This week in PSC (157) | 2024-08-23

Just Aristotle and Philippe this time (Graham chipped in on IRC):

  • we discussed the apostrophe situation: we will watch 5.41.3 break CPAN, and then evaluate the actual fallout. We like the idea of guarding this with a feature (which might need to be split in two, for the string interpolation case)
  • we had a long discussion about backwards compatibility and use VERSION. Should "did you use VERSION?" become the new "did you use strict and warnings?"

[P5P posting of this summary]

3 Comments

Should "did you use VERSION?" become the new "did you us strict and warnings?"
I vote no.
  • Initially this will strongly encourage people to use whatever version it is first the case that it implies use strict; use warnings; - but as time and versions march forward this will not encourage people to use new versions.
  • Explicitly having use strict; use warnings is very useful for maintenance programmers. Please don't hide that. We should still encourage explicitly stating this in the top of the file.
  • A better mechanism would be to provide a warning that says to the effect that, "we noticed that you use strict; use warnings; but also use v5.xx; without using any of the features required by v5.xx. Please note that this is redunant and use v5.xx can be removed without limiting the functioning of your program".
  • Maybe Perl should get an info() function like PHP has that dumps all the relavant info, in particular what features are available, what's experimental, and what's in deprecation.
    % perl -e 'say info()'

@Brett: Re: info() - I think such information belongs somewhere in perldoc, not a function. I definitely agree with the first two bullets, see also Syntax::Construct (especially the "Good Practice" part) to know more about my view on similar topics.
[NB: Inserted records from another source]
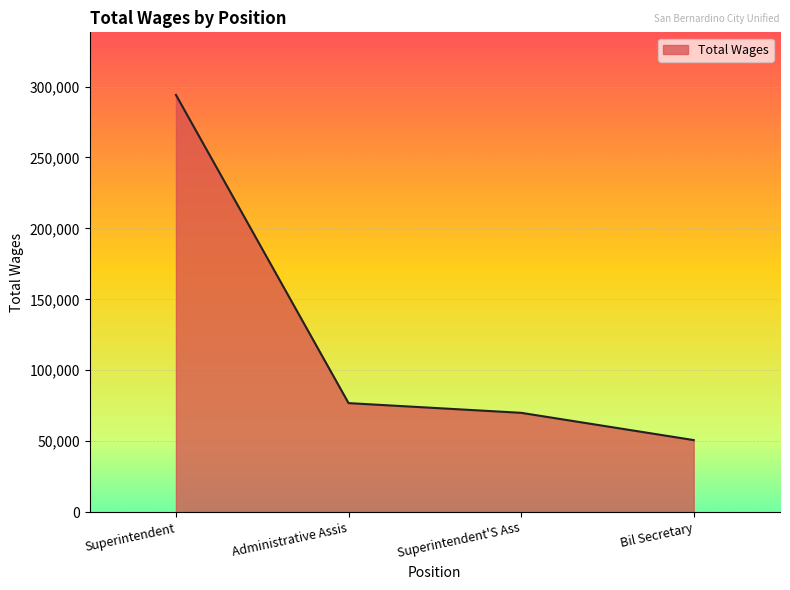

What is the difference between the maximum and minimum values?

243376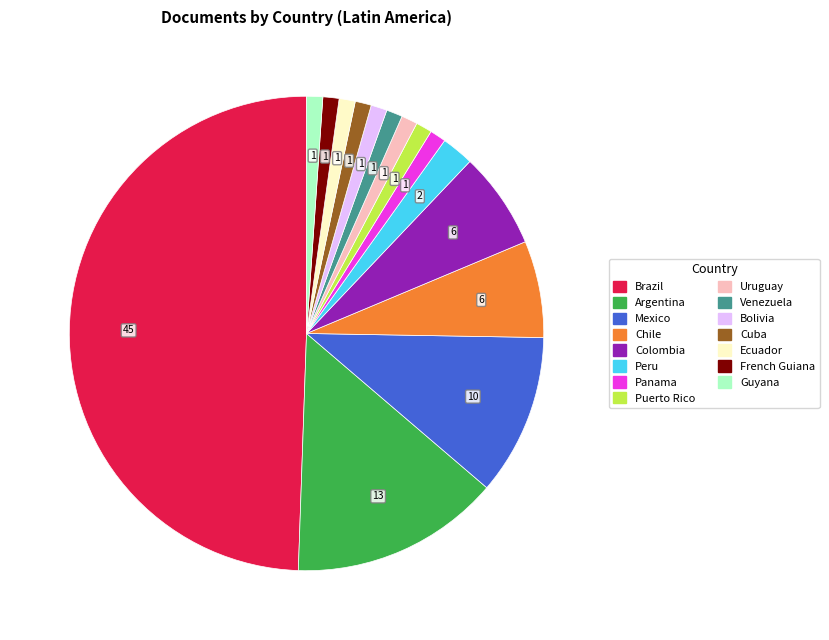

Does Colombia represent more than half of the total?

No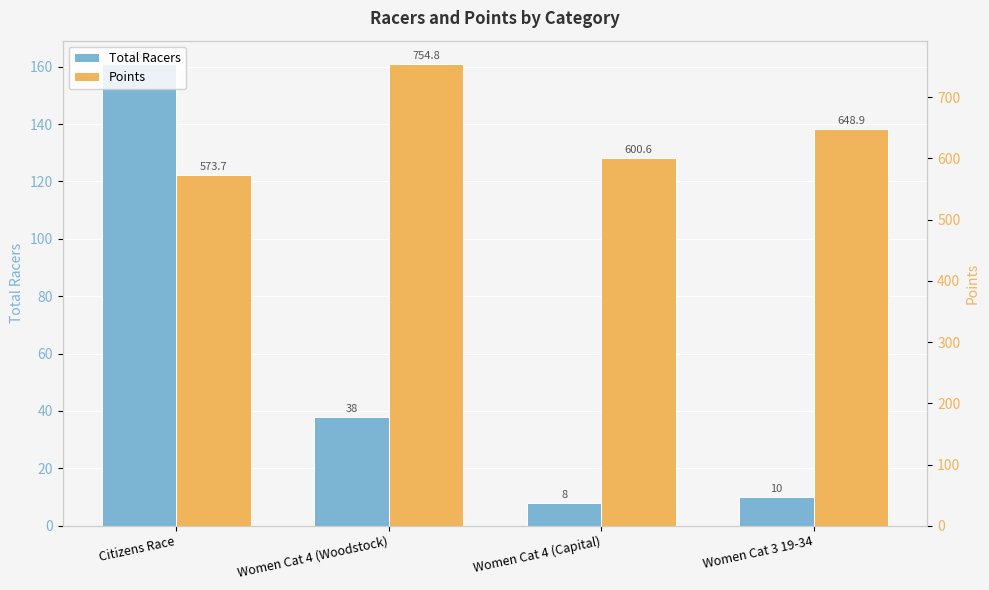

List the series in order of their overall mean, highest first.

Points, Total Racers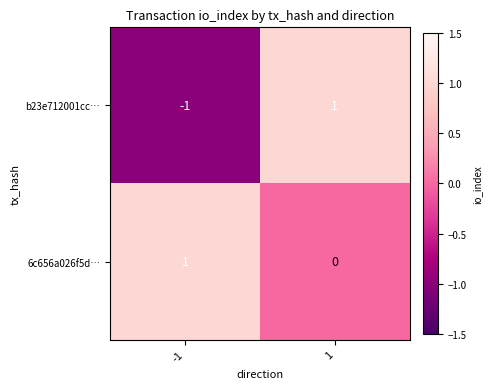

Rank the series at -1 from highest to lowest value.

6c656a026f5d…, b23e712001cc…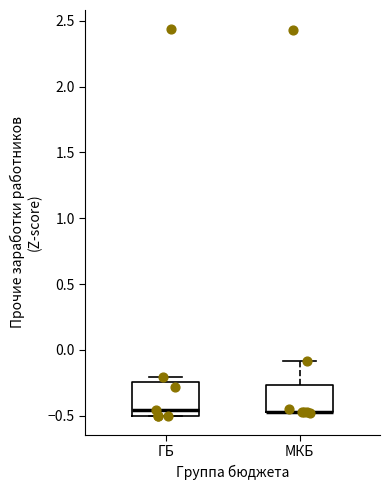

Reading left to right, transcribe this box plot: for each box, give where its median line is, the range the box spans, and where its two whiskers end, as read against the y-axis. The values are not printed on the chart, so give them approximately, as read against the axis.

ГБ: median -0.45, box -0.50 to -0.25, whiskers -0.50 to -0.20
МКБ: median -0.45 (drawn on the box's lower edge), box -0.45 to -0.25, whiskers -0.50 to -0.10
PHP has the info() function for a very different reason: it tells you ⓐ what options the language has been compiled with because ⓑ you cannot examine them directly without shell access to the host. So it covers a set of requirements that simply do not exist for us, because there is no way to compile a perl with only some of its features. Whether you have any given feature or not depends solely on which version of the perl interpreter you’re running, not how it was compiled. A function that provides this information would just duplicate the documentation at a point where that information isn’t terribly useful.